Compressing Tabular Data via Latent Variable Estimation

TL;DR

This paper presents a lossless compression method for tabular data that estimates latent variables, partitions data, and applies sequential coding, outperforming classical methods in achieving optimal compression rates.

Contribution

Introduces a novel latent variable-based compression algorithm for tabular data with theoretical analysis and empirical validation, outperforming classical schemes.

Findings

The proposed method achieves the optimal entropy rate.

Classical schemes like Lempel-Ziv do not reach the optimal rate.

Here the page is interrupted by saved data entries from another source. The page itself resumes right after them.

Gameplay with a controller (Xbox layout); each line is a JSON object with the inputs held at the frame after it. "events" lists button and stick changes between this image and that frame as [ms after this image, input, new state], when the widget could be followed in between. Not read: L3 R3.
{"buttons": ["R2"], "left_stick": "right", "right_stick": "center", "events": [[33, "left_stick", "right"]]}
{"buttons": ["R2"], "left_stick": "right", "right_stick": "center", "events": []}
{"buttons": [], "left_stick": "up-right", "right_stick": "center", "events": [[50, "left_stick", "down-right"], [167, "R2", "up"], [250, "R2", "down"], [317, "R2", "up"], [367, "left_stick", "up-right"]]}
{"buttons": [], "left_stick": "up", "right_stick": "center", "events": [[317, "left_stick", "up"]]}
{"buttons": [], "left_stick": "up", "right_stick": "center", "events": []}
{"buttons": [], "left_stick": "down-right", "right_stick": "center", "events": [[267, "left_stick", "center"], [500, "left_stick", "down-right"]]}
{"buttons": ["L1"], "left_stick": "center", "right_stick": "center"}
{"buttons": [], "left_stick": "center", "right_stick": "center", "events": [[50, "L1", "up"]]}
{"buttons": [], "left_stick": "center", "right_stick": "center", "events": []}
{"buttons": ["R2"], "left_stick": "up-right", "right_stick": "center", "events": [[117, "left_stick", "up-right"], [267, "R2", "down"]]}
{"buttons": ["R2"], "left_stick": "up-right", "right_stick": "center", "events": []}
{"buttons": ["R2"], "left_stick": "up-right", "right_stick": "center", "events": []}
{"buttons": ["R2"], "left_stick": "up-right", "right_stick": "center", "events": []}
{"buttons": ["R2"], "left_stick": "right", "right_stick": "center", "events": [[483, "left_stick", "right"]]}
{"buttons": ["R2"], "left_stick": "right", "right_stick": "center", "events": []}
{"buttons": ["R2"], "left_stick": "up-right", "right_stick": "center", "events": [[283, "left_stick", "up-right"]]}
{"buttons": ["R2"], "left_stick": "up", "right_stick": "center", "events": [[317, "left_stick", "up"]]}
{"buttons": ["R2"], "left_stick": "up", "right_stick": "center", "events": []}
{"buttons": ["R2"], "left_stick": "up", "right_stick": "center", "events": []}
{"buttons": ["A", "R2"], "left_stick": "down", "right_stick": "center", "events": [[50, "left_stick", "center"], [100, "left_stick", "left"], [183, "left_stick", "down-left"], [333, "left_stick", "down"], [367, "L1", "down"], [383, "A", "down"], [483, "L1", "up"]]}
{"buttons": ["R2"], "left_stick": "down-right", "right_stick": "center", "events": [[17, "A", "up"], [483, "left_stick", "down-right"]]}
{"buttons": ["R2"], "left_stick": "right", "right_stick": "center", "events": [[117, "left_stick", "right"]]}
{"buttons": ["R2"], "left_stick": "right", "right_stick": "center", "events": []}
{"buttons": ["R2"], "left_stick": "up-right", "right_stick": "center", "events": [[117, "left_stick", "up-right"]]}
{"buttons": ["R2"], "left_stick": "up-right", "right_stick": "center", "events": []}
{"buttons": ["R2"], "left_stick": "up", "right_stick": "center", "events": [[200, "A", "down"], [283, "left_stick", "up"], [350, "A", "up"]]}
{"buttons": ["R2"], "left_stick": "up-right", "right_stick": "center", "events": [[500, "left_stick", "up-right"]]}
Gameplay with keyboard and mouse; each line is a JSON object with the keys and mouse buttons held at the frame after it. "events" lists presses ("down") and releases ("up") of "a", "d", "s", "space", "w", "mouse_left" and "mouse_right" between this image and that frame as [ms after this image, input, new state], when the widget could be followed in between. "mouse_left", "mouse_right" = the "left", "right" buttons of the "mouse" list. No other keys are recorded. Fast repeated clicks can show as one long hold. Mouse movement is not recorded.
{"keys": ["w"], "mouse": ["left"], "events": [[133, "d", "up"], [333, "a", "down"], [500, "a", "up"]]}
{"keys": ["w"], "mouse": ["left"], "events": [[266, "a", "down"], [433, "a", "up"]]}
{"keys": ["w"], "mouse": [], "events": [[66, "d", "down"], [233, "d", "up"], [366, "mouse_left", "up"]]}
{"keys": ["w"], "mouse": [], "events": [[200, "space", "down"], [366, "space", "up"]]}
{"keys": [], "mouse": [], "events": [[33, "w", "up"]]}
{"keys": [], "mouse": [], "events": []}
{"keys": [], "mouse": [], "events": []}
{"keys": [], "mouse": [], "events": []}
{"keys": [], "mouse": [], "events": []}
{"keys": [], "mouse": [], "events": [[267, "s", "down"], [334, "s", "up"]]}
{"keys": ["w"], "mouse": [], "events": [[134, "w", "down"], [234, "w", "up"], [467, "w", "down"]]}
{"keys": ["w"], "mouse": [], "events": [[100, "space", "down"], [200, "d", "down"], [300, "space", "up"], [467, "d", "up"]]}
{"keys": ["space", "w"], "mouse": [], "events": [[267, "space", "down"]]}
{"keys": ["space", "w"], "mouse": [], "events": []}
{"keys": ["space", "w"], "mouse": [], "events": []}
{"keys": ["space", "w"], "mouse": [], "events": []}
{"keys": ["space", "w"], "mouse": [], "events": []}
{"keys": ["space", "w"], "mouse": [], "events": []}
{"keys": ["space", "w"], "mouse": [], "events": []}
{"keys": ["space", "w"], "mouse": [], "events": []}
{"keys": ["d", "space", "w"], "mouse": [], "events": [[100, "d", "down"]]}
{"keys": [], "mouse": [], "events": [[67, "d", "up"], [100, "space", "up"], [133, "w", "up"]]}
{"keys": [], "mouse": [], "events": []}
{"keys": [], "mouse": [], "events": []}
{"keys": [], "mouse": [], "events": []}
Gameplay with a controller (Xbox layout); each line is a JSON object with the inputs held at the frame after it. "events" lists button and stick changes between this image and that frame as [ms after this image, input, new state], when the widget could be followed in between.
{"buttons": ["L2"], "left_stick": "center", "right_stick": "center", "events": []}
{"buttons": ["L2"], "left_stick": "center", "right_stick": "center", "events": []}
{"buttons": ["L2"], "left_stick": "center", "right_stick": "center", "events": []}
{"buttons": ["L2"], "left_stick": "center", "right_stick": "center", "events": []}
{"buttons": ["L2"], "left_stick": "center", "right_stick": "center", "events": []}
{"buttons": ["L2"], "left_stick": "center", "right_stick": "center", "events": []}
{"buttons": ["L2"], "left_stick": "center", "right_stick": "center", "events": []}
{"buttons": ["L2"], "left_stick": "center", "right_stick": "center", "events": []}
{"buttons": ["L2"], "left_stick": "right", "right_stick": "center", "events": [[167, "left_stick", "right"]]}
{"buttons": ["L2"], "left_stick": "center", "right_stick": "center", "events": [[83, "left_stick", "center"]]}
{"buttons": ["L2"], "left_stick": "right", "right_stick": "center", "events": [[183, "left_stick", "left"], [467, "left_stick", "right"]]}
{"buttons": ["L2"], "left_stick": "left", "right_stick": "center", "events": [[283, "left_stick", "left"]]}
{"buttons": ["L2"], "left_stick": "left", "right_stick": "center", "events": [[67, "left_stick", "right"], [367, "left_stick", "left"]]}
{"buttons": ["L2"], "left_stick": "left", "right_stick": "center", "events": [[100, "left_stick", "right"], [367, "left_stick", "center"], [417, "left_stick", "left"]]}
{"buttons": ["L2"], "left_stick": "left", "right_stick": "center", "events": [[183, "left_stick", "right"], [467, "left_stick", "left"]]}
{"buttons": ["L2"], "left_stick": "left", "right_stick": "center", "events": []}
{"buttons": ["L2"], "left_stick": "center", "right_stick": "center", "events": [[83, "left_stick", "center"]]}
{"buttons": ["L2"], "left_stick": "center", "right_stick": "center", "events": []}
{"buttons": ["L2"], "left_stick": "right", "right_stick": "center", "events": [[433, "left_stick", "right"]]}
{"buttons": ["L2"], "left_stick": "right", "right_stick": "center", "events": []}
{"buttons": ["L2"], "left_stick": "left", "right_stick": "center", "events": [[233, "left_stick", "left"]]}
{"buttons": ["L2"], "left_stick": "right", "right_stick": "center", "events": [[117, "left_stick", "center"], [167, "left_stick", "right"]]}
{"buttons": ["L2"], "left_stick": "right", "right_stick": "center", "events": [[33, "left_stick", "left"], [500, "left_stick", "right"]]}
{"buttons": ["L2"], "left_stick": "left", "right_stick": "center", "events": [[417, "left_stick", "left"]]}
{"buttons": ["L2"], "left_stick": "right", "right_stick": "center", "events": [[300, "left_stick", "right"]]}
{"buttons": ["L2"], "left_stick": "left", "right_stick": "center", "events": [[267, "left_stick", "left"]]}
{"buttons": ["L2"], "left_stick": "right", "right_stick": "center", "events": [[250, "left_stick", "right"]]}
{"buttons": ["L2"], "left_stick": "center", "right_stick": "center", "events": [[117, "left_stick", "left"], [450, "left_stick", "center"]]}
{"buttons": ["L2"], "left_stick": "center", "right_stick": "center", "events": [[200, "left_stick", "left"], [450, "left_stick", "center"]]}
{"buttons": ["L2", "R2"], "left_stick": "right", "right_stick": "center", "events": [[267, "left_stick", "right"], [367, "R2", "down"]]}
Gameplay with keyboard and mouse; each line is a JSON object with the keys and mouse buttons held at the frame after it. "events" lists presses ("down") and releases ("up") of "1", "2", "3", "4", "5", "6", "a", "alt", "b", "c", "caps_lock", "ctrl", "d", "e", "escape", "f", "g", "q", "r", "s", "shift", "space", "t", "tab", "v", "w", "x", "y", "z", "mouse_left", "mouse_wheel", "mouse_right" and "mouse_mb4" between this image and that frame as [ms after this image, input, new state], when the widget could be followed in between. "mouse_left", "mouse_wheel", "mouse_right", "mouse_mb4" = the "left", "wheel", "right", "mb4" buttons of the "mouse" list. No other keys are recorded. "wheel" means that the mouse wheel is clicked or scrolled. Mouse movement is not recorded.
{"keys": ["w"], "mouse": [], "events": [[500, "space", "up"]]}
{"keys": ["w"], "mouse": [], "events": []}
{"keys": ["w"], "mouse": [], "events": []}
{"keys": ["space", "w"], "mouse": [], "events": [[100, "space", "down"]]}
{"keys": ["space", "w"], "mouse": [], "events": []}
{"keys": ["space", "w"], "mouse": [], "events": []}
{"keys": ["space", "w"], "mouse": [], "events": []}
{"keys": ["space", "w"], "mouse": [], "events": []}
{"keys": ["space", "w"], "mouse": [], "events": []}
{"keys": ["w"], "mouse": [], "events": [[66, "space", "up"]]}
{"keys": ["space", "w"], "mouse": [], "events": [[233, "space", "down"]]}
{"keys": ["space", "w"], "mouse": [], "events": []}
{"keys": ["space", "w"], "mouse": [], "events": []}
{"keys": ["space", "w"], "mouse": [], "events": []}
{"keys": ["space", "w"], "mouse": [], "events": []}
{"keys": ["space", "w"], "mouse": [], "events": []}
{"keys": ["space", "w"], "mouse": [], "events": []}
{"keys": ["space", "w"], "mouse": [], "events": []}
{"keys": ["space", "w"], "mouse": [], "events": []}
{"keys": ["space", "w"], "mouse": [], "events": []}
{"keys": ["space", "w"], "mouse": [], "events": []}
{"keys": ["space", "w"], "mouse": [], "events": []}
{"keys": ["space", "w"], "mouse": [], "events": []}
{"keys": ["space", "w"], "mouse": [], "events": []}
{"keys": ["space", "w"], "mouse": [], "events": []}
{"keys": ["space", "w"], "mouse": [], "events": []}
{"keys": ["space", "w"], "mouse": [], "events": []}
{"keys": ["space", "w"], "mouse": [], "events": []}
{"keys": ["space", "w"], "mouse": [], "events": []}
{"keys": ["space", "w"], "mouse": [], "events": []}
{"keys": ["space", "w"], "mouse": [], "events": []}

The model satisfies an asymptotic equipartition property.

Abstract

Data used for analytics and machine learning often take the form of tables with categorical entries. We introduce a family of lossless compression algorithms for such data that proceed in four steps: $(i)$ Estimate latent variables associated to rows and columns; $(ii)$ Partition the table in blocks according to the row/column latents; $(iii)$ Apply a sequential (e.g. Lempel-Ziv) coder to each of the blocks; $(iv)$ Append a compressed encoding of the latents. We evaluate it on several benchmark datasets, and study optimal compression in a probabilistic model for that tabular data, whereby latent values are independent and table entries are conditionally independent given the latent values. We prove that the model has a well defined entropy rate and satisfies an asymptotic equipartition property. We also prove that classical compression schemes such as Lempel-Ziv and finite-state encoders do not achieve this rate. On the other hand, the latent estimation strategy outlined above achieves the optimal rate.